Year of publication 2009
Type Conference abstract
MU Faculty or unit

Faculty of Medicine

Citation
Description Background Bone marrow (BM) examination is routinely performed for minimal residual disease monitoring in leukemia patients. By contrast, chimerism is usually tested from peripheral blood (PB), and, surprisingly, little is known about the clinical impact of the chimerism status in BM. Patients and Methods 226 pairs of PB and BM samples obtained from 102 adult patients were investigated. Frequencies of diagnoses within samples were as follows: AML 42%, CML 24%, ALL 11%, CLL 7%, MDS 7%, other hematological malignancies 9%. Assessment of chimerism was performed using either capillary electrophoresis with fluorescence detection, or quantitative real-time PCR with one order of magnitude higher sensitivity of mixed chimerism detection.
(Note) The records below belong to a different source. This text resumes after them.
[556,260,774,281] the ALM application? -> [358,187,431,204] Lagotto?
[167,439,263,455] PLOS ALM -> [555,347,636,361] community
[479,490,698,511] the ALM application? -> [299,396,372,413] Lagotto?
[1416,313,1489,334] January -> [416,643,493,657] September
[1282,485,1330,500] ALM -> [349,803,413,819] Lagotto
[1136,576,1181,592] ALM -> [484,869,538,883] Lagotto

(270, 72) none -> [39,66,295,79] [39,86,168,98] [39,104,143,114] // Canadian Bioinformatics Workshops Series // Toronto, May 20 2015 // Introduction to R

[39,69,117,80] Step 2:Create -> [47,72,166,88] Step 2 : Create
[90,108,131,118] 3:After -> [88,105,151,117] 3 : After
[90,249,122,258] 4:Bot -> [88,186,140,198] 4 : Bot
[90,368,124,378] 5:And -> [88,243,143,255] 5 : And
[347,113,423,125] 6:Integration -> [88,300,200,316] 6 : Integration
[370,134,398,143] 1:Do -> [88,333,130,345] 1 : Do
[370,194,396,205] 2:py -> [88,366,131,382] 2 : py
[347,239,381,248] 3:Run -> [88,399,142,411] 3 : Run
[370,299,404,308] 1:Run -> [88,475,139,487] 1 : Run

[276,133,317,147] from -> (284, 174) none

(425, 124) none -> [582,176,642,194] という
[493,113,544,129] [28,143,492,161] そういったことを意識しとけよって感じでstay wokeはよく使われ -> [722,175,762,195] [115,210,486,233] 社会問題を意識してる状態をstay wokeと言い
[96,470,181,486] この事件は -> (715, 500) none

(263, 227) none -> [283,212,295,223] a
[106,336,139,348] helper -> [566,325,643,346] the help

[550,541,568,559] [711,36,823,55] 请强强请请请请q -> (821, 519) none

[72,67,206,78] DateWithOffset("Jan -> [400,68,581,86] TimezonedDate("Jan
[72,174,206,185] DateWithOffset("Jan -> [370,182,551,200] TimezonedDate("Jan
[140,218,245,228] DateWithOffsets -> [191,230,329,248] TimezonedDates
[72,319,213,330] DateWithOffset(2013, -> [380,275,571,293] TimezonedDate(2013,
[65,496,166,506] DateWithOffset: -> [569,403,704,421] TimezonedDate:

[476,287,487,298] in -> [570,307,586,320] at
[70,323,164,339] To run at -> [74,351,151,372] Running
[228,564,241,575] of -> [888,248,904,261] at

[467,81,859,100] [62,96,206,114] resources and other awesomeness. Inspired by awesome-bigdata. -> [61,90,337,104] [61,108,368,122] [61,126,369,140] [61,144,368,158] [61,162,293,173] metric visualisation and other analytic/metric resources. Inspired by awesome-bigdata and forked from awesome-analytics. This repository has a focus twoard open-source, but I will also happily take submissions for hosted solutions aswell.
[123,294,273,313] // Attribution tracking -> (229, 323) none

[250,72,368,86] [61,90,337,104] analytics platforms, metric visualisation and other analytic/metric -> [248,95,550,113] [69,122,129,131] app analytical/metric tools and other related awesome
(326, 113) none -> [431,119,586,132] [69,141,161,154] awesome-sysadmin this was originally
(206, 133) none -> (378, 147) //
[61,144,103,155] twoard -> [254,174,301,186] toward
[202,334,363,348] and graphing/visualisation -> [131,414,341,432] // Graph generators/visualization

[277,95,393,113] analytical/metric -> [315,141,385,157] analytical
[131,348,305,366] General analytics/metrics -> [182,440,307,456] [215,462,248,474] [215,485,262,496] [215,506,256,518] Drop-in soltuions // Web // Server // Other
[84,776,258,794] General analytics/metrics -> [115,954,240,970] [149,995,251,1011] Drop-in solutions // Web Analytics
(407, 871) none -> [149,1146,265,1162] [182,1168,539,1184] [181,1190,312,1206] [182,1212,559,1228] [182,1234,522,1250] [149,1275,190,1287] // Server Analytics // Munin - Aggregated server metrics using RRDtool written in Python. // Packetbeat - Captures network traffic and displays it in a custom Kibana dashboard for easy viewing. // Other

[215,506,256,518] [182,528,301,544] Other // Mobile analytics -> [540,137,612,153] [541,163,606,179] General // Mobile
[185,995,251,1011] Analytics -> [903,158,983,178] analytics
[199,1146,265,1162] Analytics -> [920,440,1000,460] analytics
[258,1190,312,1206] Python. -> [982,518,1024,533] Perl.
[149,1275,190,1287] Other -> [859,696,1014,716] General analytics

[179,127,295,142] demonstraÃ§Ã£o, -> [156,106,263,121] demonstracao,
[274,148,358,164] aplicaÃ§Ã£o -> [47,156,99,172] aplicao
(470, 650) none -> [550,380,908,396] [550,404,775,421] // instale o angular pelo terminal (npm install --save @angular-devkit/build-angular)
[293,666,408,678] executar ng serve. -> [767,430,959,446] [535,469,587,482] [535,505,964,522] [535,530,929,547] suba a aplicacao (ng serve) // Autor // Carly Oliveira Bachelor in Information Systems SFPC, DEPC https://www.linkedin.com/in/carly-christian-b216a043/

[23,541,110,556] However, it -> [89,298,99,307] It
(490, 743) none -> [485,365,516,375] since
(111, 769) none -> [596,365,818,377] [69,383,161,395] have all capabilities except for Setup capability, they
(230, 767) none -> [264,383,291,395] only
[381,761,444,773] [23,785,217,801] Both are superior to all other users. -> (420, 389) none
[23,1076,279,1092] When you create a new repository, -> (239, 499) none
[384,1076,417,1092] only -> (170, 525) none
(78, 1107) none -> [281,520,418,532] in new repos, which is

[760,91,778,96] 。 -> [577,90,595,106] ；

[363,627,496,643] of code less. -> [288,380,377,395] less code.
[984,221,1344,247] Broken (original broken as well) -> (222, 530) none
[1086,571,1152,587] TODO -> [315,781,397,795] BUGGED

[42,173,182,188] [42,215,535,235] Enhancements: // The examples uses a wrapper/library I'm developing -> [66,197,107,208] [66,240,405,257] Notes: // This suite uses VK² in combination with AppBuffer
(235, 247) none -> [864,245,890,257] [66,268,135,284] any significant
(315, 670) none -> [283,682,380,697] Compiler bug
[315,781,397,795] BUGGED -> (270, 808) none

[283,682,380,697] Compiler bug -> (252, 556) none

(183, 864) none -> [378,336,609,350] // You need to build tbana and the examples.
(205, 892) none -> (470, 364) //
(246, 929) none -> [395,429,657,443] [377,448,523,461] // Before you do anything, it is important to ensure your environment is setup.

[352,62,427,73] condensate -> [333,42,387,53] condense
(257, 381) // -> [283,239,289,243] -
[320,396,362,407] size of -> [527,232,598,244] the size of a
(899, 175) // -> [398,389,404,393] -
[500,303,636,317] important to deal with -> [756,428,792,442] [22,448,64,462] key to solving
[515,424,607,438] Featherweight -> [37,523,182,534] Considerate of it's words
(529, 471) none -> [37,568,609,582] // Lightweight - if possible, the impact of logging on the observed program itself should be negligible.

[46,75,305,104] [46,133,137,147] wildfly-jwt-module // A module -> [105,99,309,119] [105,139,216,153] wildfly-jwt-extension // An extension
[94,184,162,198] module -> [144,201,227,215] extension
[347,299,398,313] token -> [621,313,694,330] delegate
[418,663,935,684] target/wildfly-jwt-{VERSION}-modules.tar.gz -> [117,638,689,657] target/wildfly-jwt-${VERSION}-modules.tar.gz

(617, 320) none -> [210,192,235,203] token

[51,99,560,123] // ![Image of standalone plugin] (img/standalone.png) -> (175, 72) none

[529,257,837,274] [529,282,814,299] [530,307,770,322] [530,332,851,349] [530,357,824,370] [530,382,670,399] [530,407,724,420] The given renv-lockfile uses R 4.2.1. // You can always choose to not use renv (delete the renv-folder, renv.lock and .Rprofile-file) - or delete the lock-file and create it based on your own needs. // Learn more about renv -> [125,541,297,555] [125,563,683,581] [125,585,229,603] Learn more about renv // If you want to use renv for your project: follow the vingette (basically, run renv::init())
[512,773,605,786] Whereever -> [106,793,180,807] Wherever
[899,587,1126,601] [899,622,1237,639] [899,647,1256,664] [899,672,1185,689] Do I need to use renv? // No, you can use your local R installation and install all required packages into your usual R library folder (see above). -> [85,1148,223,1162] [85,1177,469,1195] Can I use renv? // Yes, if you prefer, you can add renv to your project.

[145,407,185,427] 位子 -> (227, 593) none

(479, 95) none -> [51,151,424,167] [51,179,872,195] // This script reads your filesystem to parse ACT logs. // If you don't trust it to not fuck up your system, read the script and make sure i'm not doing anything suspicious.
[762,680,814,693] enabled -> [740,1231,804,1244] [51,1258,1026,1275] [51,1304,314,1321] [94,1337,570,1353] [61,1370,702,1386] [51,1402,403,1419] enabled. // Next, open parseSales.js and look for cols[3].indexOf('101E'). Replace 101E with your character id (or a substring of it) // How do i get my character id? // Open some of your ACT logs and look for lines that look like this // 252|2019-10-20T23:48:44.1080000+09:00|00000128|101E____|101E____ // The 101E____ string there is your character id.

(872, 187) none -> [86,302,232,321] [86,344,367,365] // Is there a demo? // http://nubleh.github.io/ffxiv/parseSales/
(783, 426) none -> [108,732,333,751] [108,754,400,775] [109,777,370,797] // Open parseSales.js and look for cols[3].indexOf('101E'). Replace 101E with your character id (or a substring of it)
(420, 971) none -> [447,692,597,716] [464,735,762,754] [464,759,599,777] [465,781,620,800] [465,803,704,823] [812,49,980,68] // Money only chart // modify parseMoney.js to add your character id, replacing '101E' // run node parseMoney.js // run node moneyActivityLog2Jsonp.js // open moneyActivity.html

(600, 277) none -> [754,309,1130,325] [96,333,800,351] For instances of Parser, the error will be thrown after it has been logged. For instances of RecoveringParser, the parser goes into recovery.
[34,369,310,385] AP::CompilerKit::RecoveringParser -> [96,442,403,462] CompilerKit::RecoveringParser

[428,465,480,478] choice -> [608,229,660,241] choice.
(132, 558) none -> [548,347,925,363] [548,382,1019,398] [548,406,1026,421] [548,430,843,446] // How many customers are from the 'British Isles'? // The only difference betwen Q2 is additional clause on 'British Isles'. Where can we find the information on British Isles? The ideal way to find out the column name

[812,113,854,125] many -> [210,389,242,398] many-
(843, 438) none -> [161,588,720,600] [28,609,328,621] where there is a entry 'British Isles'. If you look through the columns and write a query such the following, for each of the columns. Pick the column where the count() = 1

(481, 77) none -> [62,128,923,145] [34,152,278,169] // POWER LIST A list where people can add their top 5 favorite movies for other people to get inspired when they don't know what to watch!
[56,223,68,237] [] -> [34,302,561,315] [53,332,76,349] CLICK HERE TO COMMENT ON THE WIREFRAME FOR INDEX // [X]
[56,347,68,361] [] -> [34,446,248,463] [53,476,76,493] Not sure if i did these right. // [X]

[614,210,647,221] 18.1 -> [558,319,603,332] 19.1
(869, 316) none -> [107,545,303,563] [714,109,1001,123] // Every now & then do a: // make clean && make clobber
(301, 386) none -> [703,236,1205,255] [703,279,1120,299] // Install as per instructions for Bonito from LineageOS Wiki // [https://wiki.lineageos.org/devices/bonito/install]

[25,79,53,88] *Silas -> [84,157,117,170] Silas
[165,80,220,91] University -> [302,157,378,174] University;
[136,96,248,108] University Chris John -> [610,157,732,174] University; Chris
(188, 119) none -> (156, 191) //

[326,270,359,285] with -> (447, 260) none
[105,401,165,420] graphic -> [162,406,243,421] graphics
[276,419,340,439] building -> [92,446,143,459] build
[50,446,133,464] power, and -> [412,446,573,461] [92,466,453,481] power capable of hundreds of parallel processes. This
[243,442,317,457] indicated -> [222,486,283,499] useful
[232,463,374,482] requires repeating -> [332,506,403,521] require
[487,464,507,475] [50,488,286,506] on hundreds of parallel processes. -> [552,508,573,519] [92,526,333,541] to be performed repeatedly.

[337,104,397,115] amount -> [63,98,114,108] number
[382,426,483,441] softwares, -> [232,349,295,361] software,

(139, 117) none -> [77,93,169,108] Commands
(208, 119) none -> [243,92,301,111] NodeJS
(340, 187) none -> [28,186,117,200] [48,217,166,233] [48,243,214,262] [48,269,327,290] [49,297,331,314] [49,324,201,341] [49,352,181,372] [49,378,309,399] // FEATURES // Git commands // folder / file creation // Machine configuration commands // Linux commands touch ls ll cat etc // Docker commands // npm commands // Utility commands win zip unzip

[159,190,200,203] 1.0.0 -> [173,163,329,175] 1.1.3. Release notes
Results Mixed chimerism in BM was detected even more than 9 years after transplantation, however, on the other hand, complete donor chimerism was also observed as early as day +35. Proportion of autologous cells detected in BM comparing to PB was: higher in 140/226 cases (62%), equal in 67 (30%), and smaller in 19 instances (8%). Within the group with higher autologous fraction in BM, 75/140 (54%) pairs were those with complete donor chimerism in PB and mixed chimerism in BM at the same time; the majority (61/75; 81%) of such BM samples contained only very small amount of autologous cells (bellow 0.1%). Nevertheless 18/140 cases (13%) possessed clear clinical relevance and all but one were from AML patients: chimerism detected in both compartments varied from 0.1% to 60% and corresponded to either impending relapse (n=16) or a graft failure (n=2). Conclusions Our data indicate that chimerism analysis in BM can provide new information in contrast to PB analysis in AML patients. Highly discrepant results with high autologous recovery in BM can be considered as a sign of imminent relapse or a graft failure. Two important questions are remaining to be further explored: what are the residual autologous cells causing the persisting mixed chimerism in the BM, and what is the best timing for BM chimerism analysis.